Debussy made the famous remark about metronome marks to his publisher Durand in a letter of October 9, 1915, “You know what I think about metronome marks: they’re right for a single bar, like roses, with a morning’s life. Only there are ‘those’ who don’t hear music and who take these marks as authority to hear it still less!” So evidently, he doesn’t advocate strict metronomic playing throughout, but the metronome markings are a clear indication of where to begin each marked section.

NOTE ON VIBRATO

Prospère Mimart’s generous use of vibrato draws a curious parallel to that of Richard Mühlfeld and the Brahms clarinet works. Most modern-day clarinetists and pedagogues believe fervently that vibrato should not be used on the clarinet, and especially not on German music such as Brahms on Mozart, but it was, in fact, the big and expressive vibrato of Mühfeld that most likely inspired Brahms to write his clarinet pieces (see program notes in More Cohler on Clarinet, Ongaku Records 024-102).
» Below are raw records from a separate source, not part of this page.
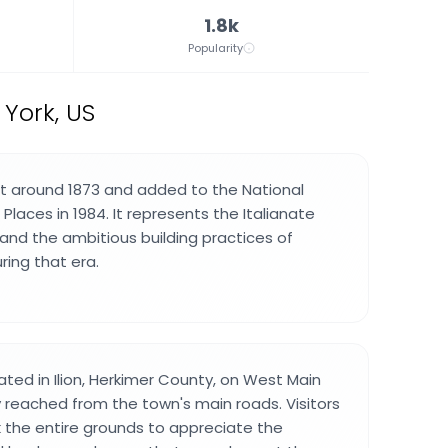
1.8k
Popularity
 York, US
t around 1873 and added to the National
 Places in 1984. It represents the Italianate
 and the ambitious building practices of
ring that era.
ated in Ilion, Herkimer County, on West Main
y reached from the town's main roads. Visitors
k the entire grounds to appreciate the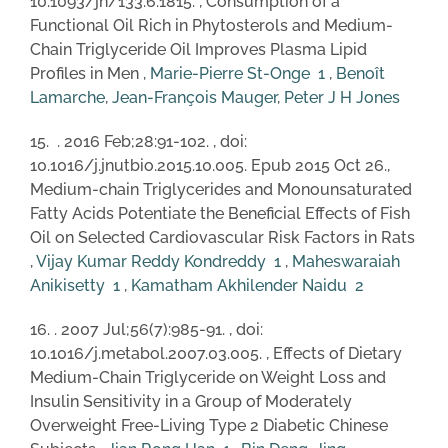
10.1093/jn/133.6.1815. , Consumption of a
Functional Oil Rich in Phytosterols and Medium-
Chain Triglyceride Oil Improves Plasma Lipid
Profiles in Men ,
Marie-Pierre St-Onge
1
,
Benoît
Lamarche
,
Jean-François Mauger
,
Peter J H Jones
15. . 2016 Feb;28:91-102. , doi:
10.1016/j.jnutbio.2015.10.005. Epub 2015 Oct 26.,
Medium-chain Triglycerides and Monounsaturated
Fatty Acids Potentiate the Beneficial Effects of Fish
Oil on Selected Cardiovascular Risk Factors in Rats
,
Vijay Kumar Reddy Kondreddy
1
,
Maheswaraiah
Anikisetty
1
,
Kamatham Akhilender Naidu
2
16. . 2007 Jul;56(7):985-91. , doi:
10.1016/j.metabol.2007.03.005. , Effects of Dietary
Medium-Chain Triglyceride on Weight Loss and
Insulin Sensitivity in a Group of Moderately
Overweight Free-Living Type 2 Diabetic Chinese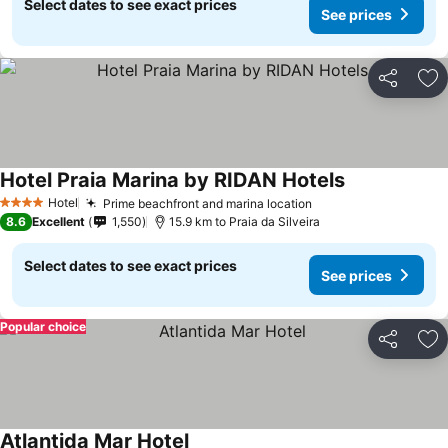
Select dates to see exact prices
See prices
Share
Ad
Hotel Praia Marina by RIDAN Hotels
See prices
Hotel
Prime beachfront and marina location
See prices
4 Stars
8.6
Excellent
1,550
15.9 km to Praia da Silveira
Select dates to see exact prices
See prices
Popular choice
Share
Ad
Atlantida Mar Hotel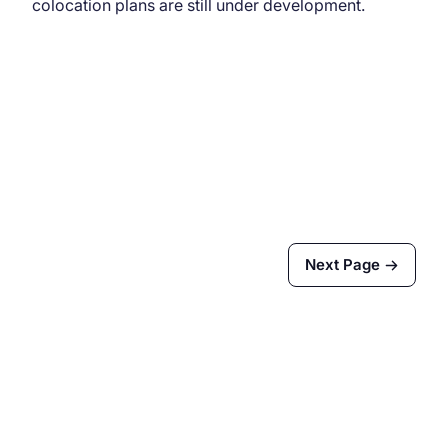
colocation plans are still under development.
Next Page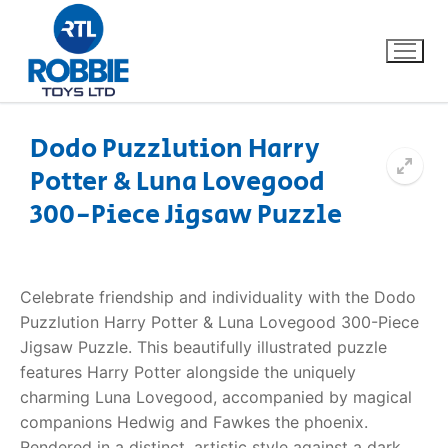
Dodo Puzzlution Harry
Potter & Luna Lovegood
Home
300-Piece Jigsaw Puzzle
Our Brands
About Us
Celebrate friendship and individuality with the Dodo
Puzzlution Harry Potter & Luna Lovegood 300-Piece
FAQs
Jigsaw Puzzle. This beautifully illustrated puzzle
features Harry Potter alongside the uniquely
Dino FAQ
Contact
charming Luna Lovegood, accompanied by magical
companions Hedwig and Fawkes the phoenix.
Razor FAQ
Rendered in a distinct, artistic style against a dark,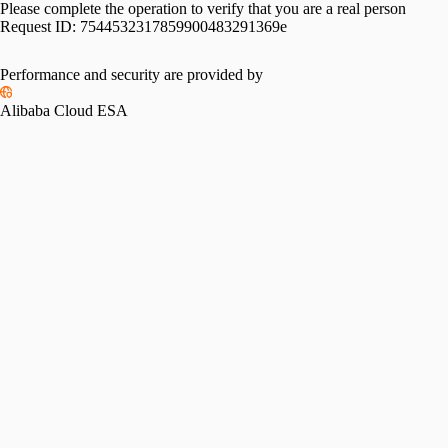
Please complete the operation to verify that you are a real person
Request ID:
7544532317859900483291369e
Performance and security are provided by
Alibaba Cloud ESA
There is even some good evidence dating back to the days of Mozart and his clarinetist Anton Städler that shows he probably also used a healthy vibrato in the playing of the instrument.

Of course, this is what one would logically expect. Vibrato has developed independently on every instrument (that can vibrate) in every kind of music everywhere in the world. In fact, the only kind of music where vibrato is absent is the early music of the church where vibrato was forbidden precisely because it introduced too many earthly connotations into the music.

I have written about the subject of vibrato at length in a 1995 posting to the Klarinet mailing list (klarinet@woodwind.org) and for those who are interested, a copy of it is extant at:

http://www.woodwind.org/clarinet/Study/Vibrato.html

In that article, I did not give any reasons for why it is that most people like and prefer vibrato in music to non-vibrato. In fact, practically to a person, everyone I have met during my lifetime, other than clarinetists who have been trained to believe the opposite, prefers vibrato to non-vibrato. I have come to believe that there are two very important reasons why vibrato is so clearly preferred by virtually everyone.

First, vibrato creates an acoustical impression that is very similar to that of reverberance. In a reverberant space (like a concert hall), the sound bounces off the walls and ceiling and comes at the listener from all directions, adding together to give the pleasant sensation that one is enveloped in the complete sound of the instrument. In a non-reverberant space all we hear is the sound that comes directly at us, which is naturally only a portion of the instrument’s spectrum and it has a very “laser-like” and annoying quality. Vibrato accomplishes a very similar acoustical effect to reverberation.

Second, vibrato adds an entirely independent dimension to the sound. I liken it to color TV (music with vibrato) versus black-and-white TV (music with no vibrato). On a black-and-white TV, you can see everything and understand the action, but it is monochromatic throughout. When color TV came along, it didn’t take long before everyone switched and the movie companies began to colorize all the old classics. One can vary the size, speed and intensity of the vibrato (including using no vibrato at all) independently of all the other musical variables such as loudness, articulation, tempo and tone color. This gives the performer an infinite number of additional combinations that he or she can apply to shape and color the music, and shape and color, after all, is the essence of music as Debussy so aptly points out.